START Data under study

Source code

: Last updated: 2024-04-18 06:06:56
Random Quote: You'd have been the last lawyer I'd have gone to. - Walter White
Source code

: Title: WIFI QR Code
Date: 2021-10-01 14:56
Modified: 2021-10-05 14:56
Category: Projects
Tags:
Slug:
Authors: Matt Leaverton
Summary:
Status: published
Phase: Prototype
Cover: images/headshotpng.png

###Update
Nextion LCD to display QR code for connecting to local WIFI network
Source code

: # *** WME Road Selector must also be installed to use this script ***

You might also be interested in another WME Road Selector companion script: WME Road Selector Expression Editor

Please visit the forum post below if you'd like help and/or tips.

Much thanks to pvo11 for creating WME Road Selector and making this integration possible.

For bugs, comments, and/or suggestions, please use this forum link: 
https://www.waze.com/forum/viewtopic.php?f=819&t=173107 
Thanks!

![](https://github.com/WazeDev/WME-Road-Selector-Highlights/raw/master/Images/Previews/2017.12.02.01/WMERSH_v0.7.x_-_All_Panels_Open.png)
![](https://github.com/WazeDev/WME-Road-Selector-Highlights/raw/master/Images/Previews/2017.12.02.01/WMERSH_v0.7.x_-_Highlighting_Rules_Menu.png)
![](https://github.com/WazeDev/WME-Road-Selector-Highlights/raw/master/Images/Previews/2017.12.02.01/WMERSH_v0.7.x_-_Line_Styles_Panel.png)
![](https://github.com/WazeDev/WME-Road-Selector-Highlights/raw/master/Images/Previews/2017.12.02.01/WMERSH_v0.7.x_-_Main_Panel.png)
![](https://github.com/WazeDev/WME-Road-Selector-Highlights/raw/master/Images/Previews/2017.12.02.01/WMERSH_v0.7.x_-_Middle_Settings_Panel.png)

END Data under study

**Exercise instructions**
Please copy every one of the lines above word for word, without changing anything.

**Solution**
Source code

: Last updated: 2024-04-18 06:06:56
Random Quote: You'd have been the last lawyer I'd have gone to. - Walter White
Source code

: Title: WIFI QR Code
Date: 2021-10-01 14:56
Modified: 2021-10-05 14:56
Category: Projects
Tags:
Slug:
Authors: Matt Leaverton
Summary:
Status: published
Phase: Prototype
Cover: images/headshotpng.png

###Update
Nextion LCD to display QR code for connecting to local WIFI network
Source code

: # *** WME Road Selector must also be installed to use this script ***

You might also be interested in another WME Road Selector companion script: WME Road Selector Expression Editor

Please visit the forum post below if you'd like help and/or tips.

Much thanks to pvo11 for creating WME Road Selector and making this integration possible.

For bugs, comments, and/or suggestions, please use this forum link: 
https://www.waze.com/forum/viewtopic.php?f=819&t=173107 
Thanks!

![](https://github.com/WazeDev/WME-Road-Selector-Highlights/raw/master/Images/Previews/2017.12.02.01/WMERSH_v0.7.x_-_All_Panels_Open.png)
![](https://github.com/WazeDev/WME-Road-Selector-Highlights/raw/master/Images/Previews/2017.12.02.01/WMERSH_v0.7.x_-_Highlighting_Rules_Menu.png)
![](https://github.com/WazeDev/WME-Road-Selector-Highlights/raw/master/Images/Previews/2017.12.02.01/WMERSH_v0.7.x_-_Line_Styles_Panel.png)
![](https://github.com/WazeDev/WME-Road-Selector-Highlights/raw/master/Images/Previews/2017.12.02.01/WMERSH_v0.7.x_-_Main_Panel.png)
![](https://github.com/WazeDev/WME-Road-Selector-Highlights/raw/master/Images/Previews/2017.12.02.01/WMERSH_v0.7.x_-_Middle_Settings_Panel.png)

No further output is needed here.